By Thomas Manshack, Staff Writer
When the Carolina Hurricanes take the ice for training camp this weekend, don’t blink – you might see the end of an NHL dream or two.
For those rookies whose careers are hanging by a thread, the abrupt mid-January starting date will represent a potentially decisive turning point in their career prospects. Failing to make the cut in camp, or not getting that extra call-up, will likely push them over the brink into NHL irrelevance.
Typically, age 23 represents a make-or break moment in a prospect’s career – either he has already established himself as an NHL-level player, or the window closes very quickly within the following season or two. Only 21 players age 23 or above, who were in their first or second NHL season, played at least half of 2011-12. That’s 21 guys out of the entire prospect pool of the 2004, 2005, 2006 and 2007 entry drafts. Last season, only three players over age 25 (the Habs’ Raphael Diaz, the Pens’ Joe Vitale, and the Hawks’ Lennart Petrell) managed a full rookie season.
While it’s still possible to make the NHL as a veteran player, not everyone can be Jay Harrison. Particularly at risk are forwards, who tend to peak in their early years. Defensemen and goalies take slightly longer to develop and might get the call in their mid-20s, but the clock is ticking loudly. Here are some of the Hurricanes prospects, all on expiring contracts, who will be under the most pressure to make a big impression in this short season:
Gragnani has the benefit of 58 games’ NHL experience, but his lack of defensive ability has cost him a budding career. His cannon of a shot won’t be enough to break him into a roster that already includes Justin Faulk, Joe Corvo and Harrison; he also needs to show that he can play his game while also playing an acceptable level of defense.
At one point he was seen as a future solution to the Hurricanes’ dearth of right-handed, offensive-minded defensemen. But with the emergence of Faulk and Jamie McBain, as well as the re-re-acquisition of Corvo, Sangs has been pushed out of the picture. If he can show Canes brass that he can be an offensive specialist at the NHL level, he could make Jim Rutherford comfortable enough to trade McBain for help in other areas.

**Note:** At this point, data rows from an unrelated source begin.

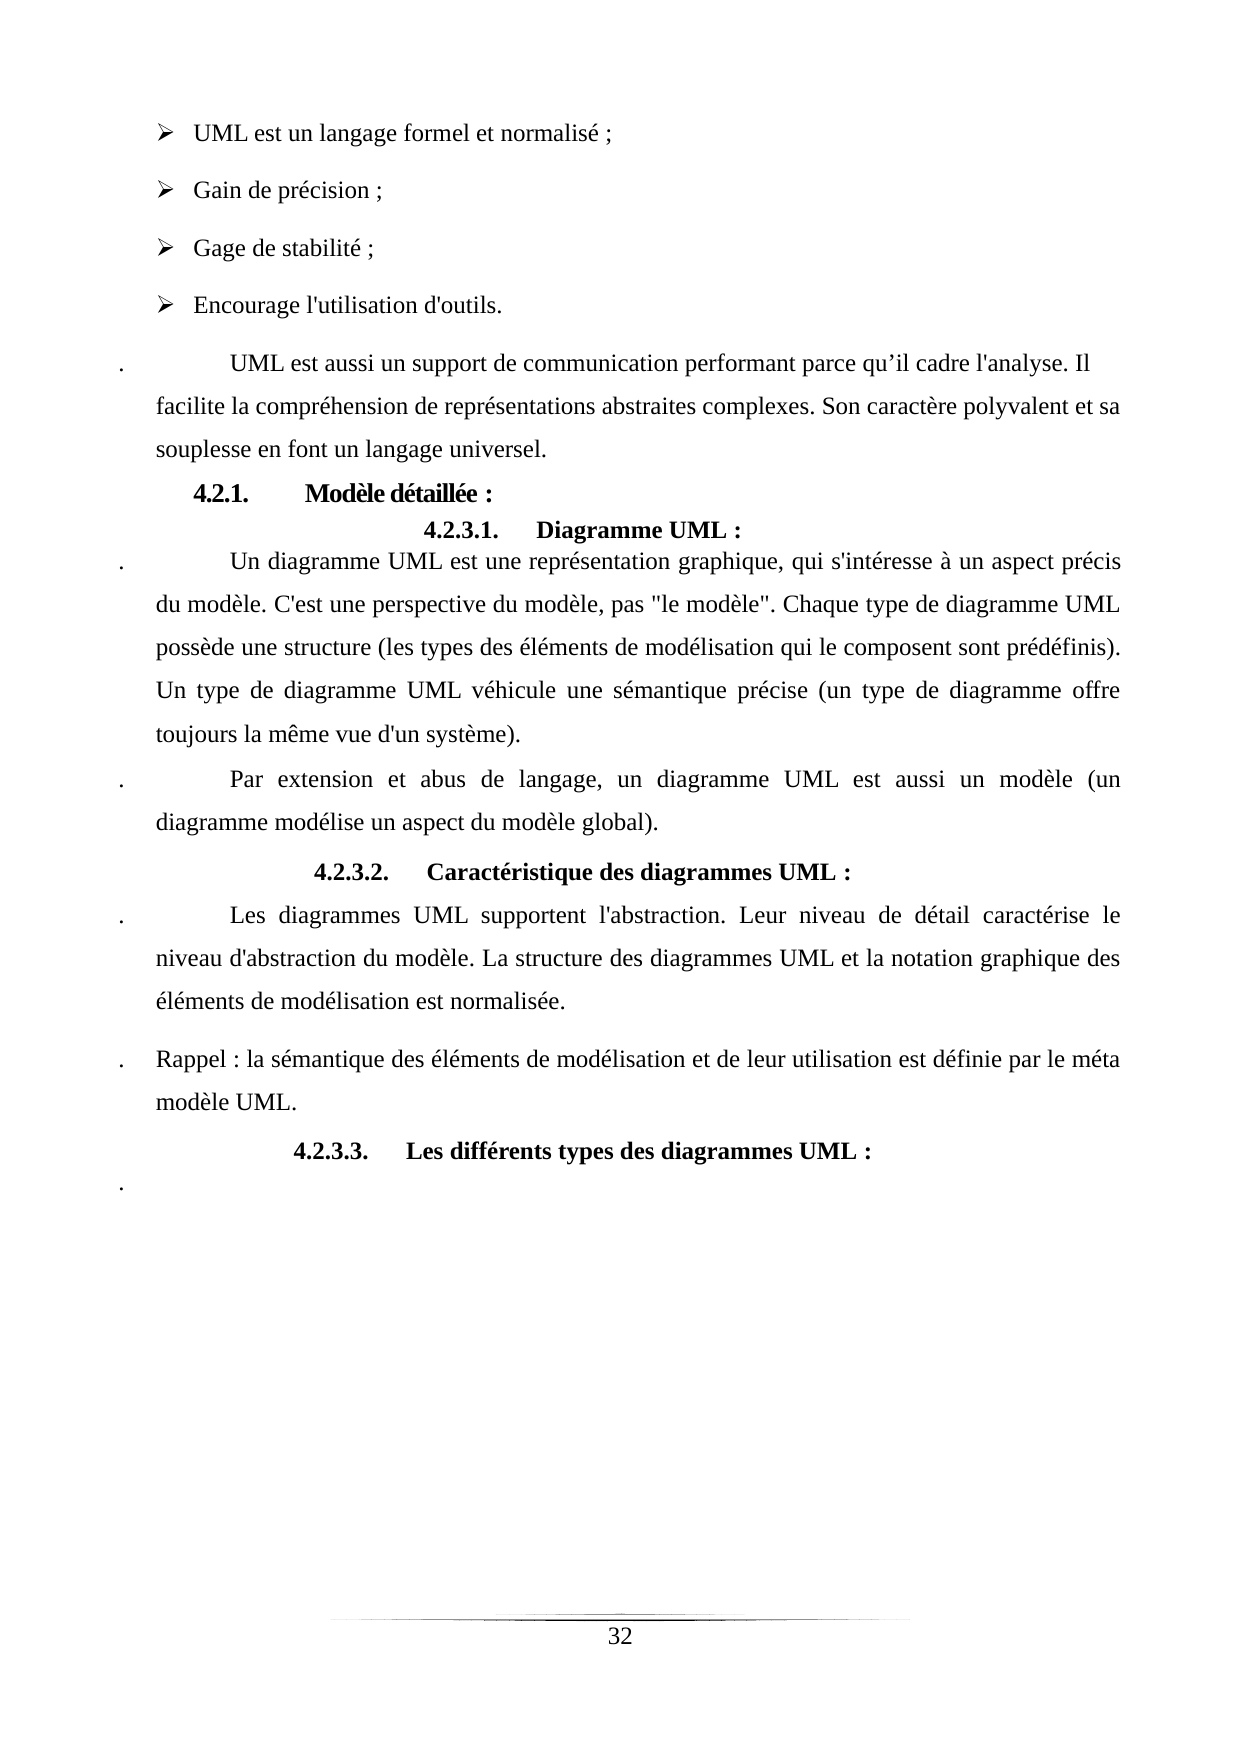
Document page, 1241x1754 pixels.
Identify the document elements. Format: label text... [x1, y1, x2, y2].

list Encourage l'utilisation d'outils. [156, 291, 1122, 319]
subtitle UML est aussi un support de communication performant parce qu’il cadre l'analyse. Il facilite la compréhension de représentations abstraites complexes. Son caractère polyvalent et sa souplesse en font un langage universel. [118, 348, 1122, 463]
list Caractéristique des diagrammes UML : [118, 857, 1122, 886]
list Gain de précision ; [156, 176, 1122, 204]
subtitle Un diagramme UML est une représentation graphique, qui s'intéresse à un aspect précis du modèle. C'est une perspective du modèle, pas "le modèle". Chaque type de diagramme UML possède une structure (les types des éléments de modélisation qui le composent sont prédéfinis). Un type de diagramme UML véhicule une sémantique précise (un type de diagramme offre toujours la même vue d'un système). [118, 546, 1122, 747]
list Diagramme UML : [118, 515, 1122, 544]
list UML est un langage formel et normalisé ; [156, 118, 1122, 147]
subtitle Rappel : la sémantique des éléments de modélisation et de leur utilisation est définie par le méta modèle UML. [118, 1044, 1122, 1116]
subtitle Les diagrammes UML supportent l'abstraction. Leur niveau de détail caractérise le niveau d'abstraction du modèle. La structure des diagrammes UML et la notation graphique des éléments de modélisation est normalisée. [118, 900, 1122, 1015]
list Modèle détaillée : [193, 477, 1122, 509]
picture [171, 1613, 1069, 1622]
subtitle Par extension et abus de langage, un diagramme UML est aussi un modèle (un diagramme modélise un aspect du modèle global). [118, 764, 1122, 836]
list Gage de stabilité ; [156, 233, 1122, 262]
list Les différents types des diagrammes UML : [118, 1136, 1122, 1165]
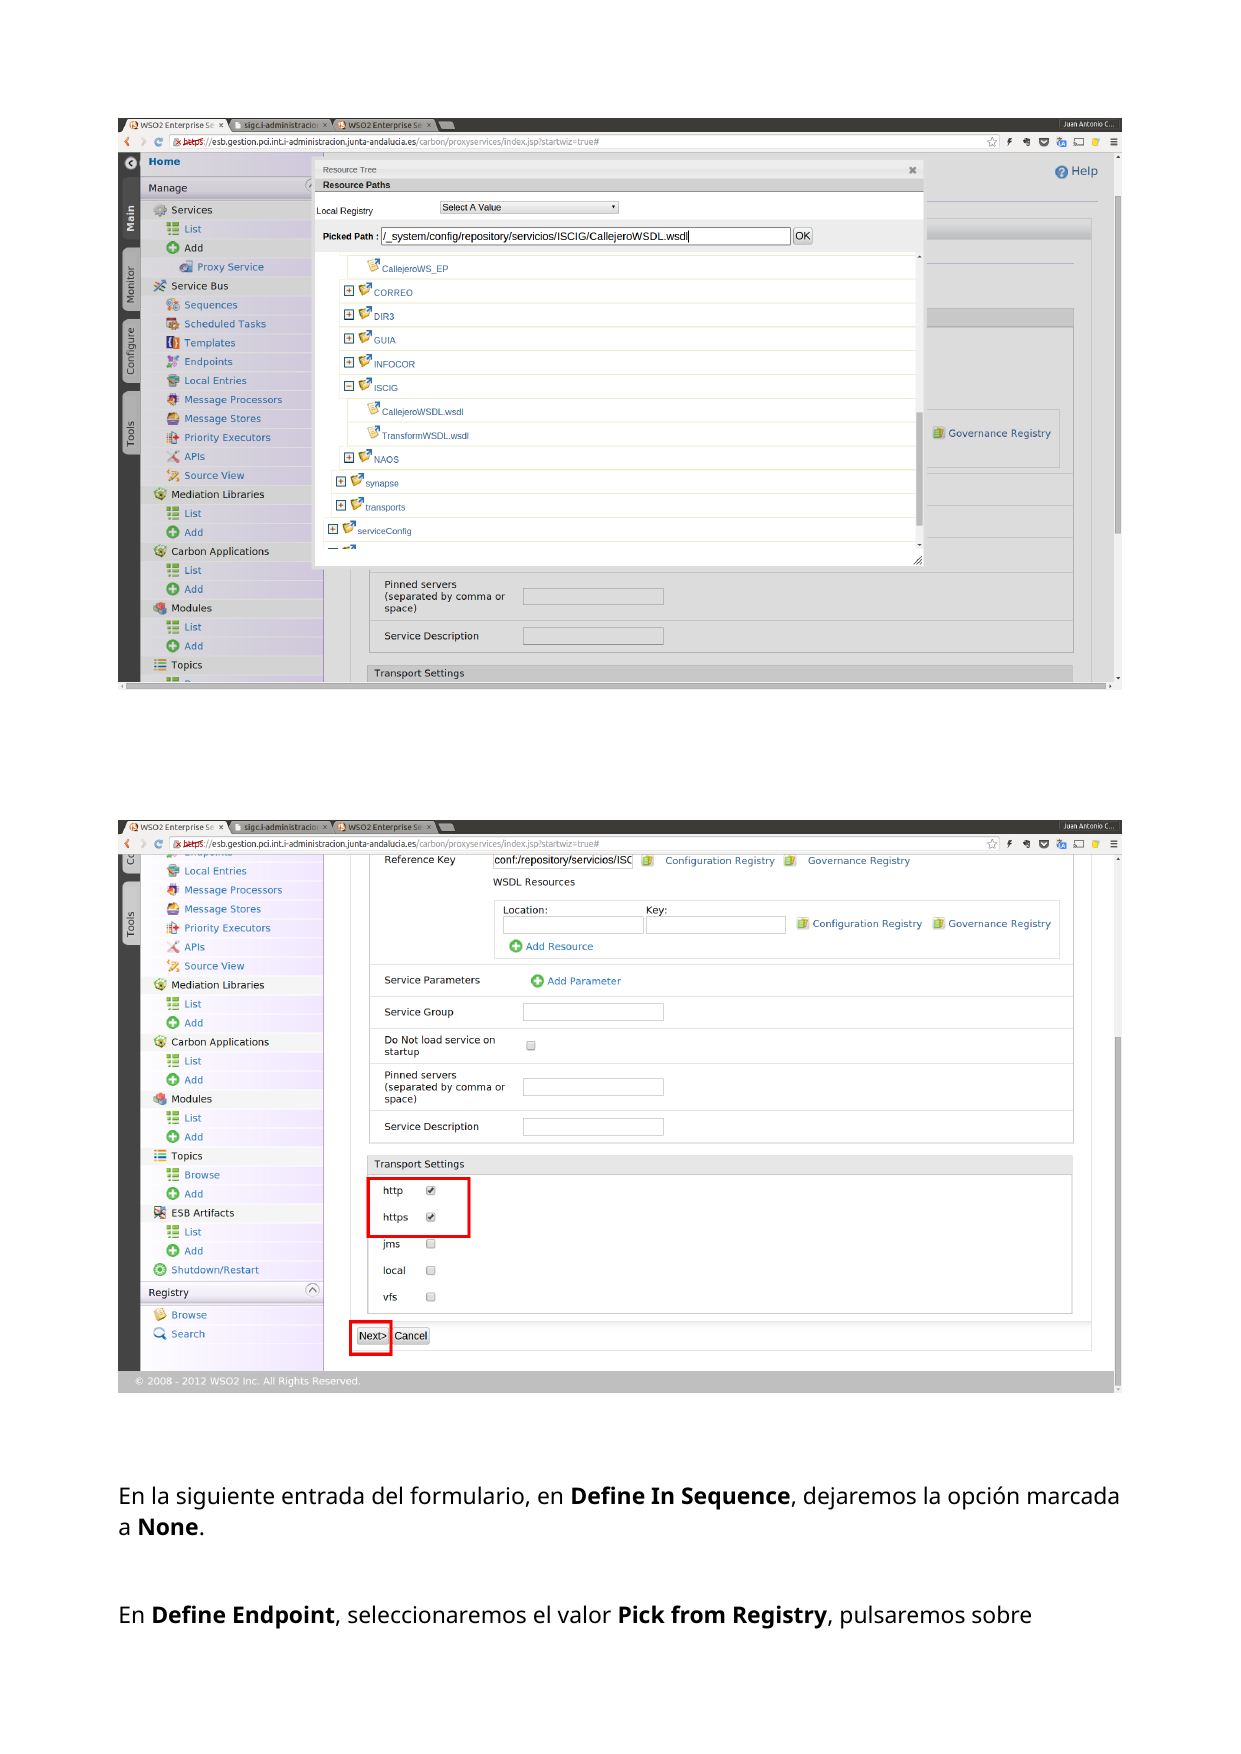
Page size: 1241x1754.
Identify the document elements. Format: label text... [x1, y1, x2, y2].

text En Define Endpoint, seleccionaremos el valor Pick from Registry, pulsaremos sobre [118, 1598, 1122, 1630]
picture [118, 820, 1122, 1393]
text En la siguiente entrada del formulario, en Define In Sequence, dejaremos la opción marcada a None. [118, 1480, 1122, 1542]
picture [118, 118, 1122, 690]
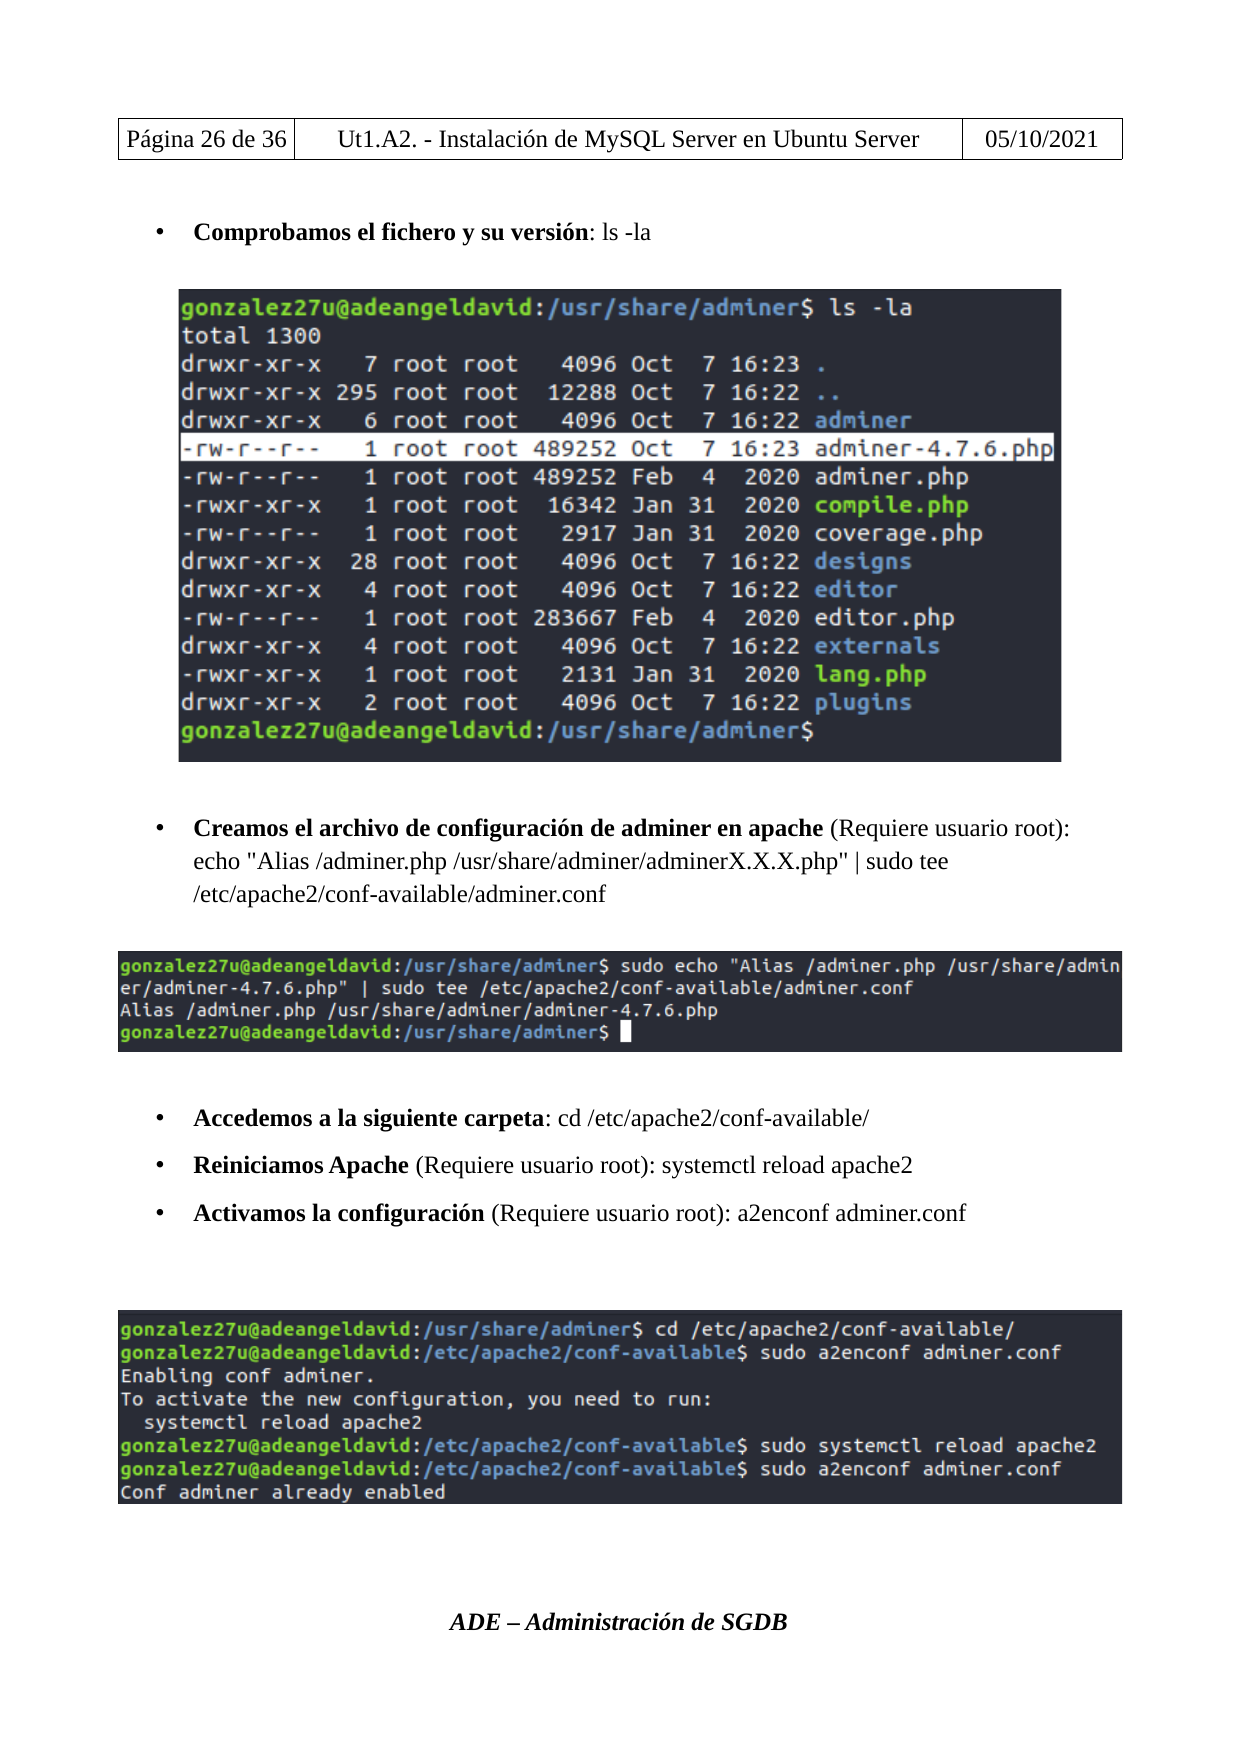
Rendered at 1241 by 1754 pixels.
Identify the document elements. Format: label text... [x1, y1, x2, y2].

list Accedemos a la siguiente carpeta: cd /etc/apache2/conf-available/ [156, 1103, 1122, 1132]
list Activamos la configuración (Requiere usuario root): a2enconf adminer.conf [156, 1198, 1122, 1227]
list Creamos el archivo de configuración de adminer en apache (Requiere usuario root): echo "Alias /adminer.php /usr/share/adminer/adminerX.X.X.php" | sudo tee /etc/apache2/conf-available/adminer.conf [156, 813, 1122, 908]
picture [178, 289, 1062, 762]
picture [118, 1310, 1123, 1504]
list Comprobamos el fichero y su versión: ls -la [156, 217, 1122, 246]
list Reiniciamos Apache (Requiere usuario root): systemctl reload apache2 [156, 1151, 1122, 1179]
picture [118, 951, 1123, 1052]
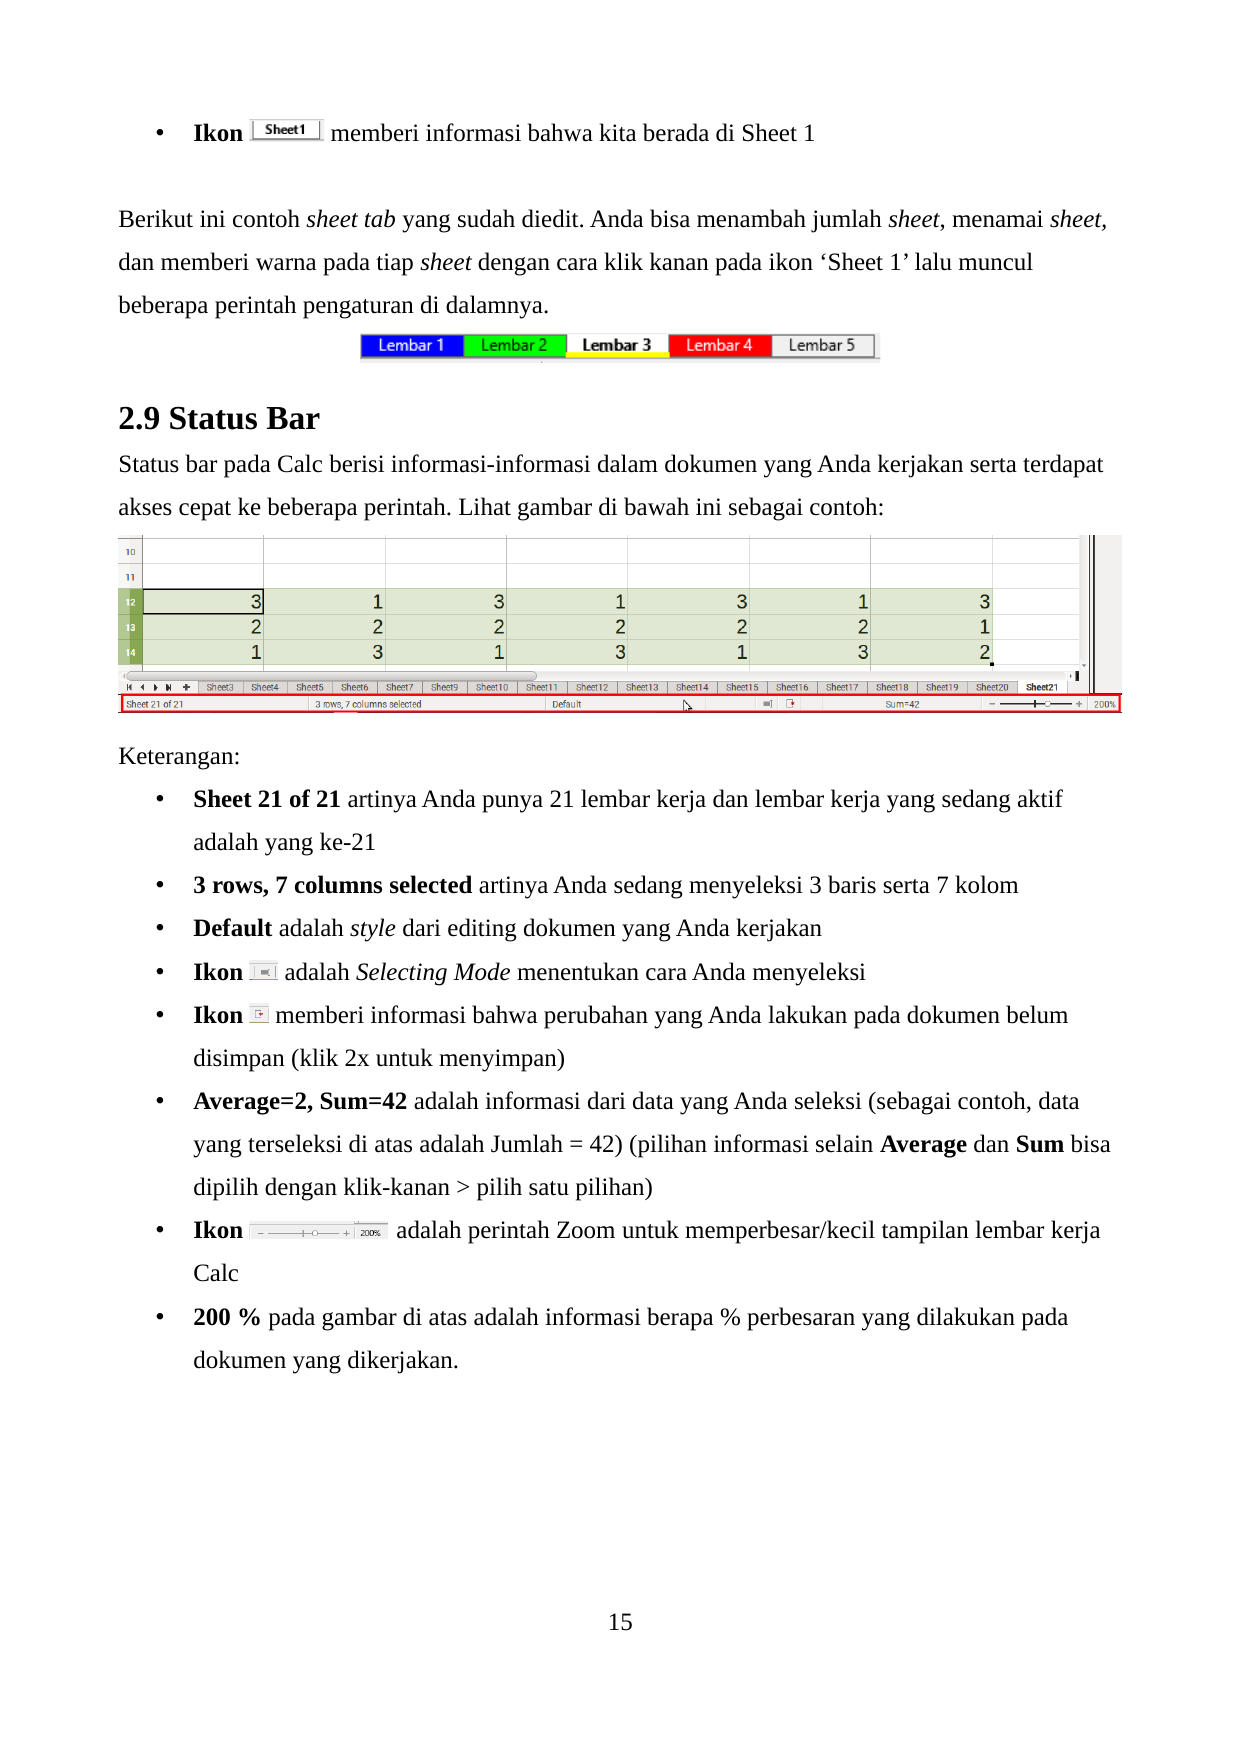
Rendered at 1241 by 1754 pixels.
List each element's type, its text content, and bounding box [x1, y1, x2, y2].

Now that Alex Semin is in the fold, Boychuk is only the second-biggest enigma in the Hurricanes organization. Brilliant in the AHL but hopeless in his NHL appearances, Boychuk has enough experience that we should start to see him tap into his potential. He’ll likely get a shot, too, if he can grab a wide-open spot at wing during camp. If not, it’s time to cut bait with this project.
Dalpe is in much the same boat as Boychuk, having swung and missed at his opportunity to stick with the Canes last season. But his season was derailed by injury and never got back on track. This season, it’s time so see what he can really do. Another fish-or-cut-bait project.
Nash was acquired from the Edmonton Oilers with precisely this situation in mind. Brandon Sutter is no longer around to keep a stranglehold on the third-line center spot. The Hurricanes have Jeremy Welsh, a hot-shot new acquisition, but Welsh has received mixed reviews in Charlotte. In the short-term, Nash has an opportunity to jump in and take that spot so that Rutherford doesn’t have to pursue a trade or UFA signing. If he doesn’t do that, he needn’t worry about the long-term.
It might already be too late for Samson, but he may get one last shot at redemption if the Hurricanes struggle with injuries. If the expected happens and his dark horse doesn’t carry him to an NHL roster spot, it’s safe to say he will finish his career in a minor league… somewhere.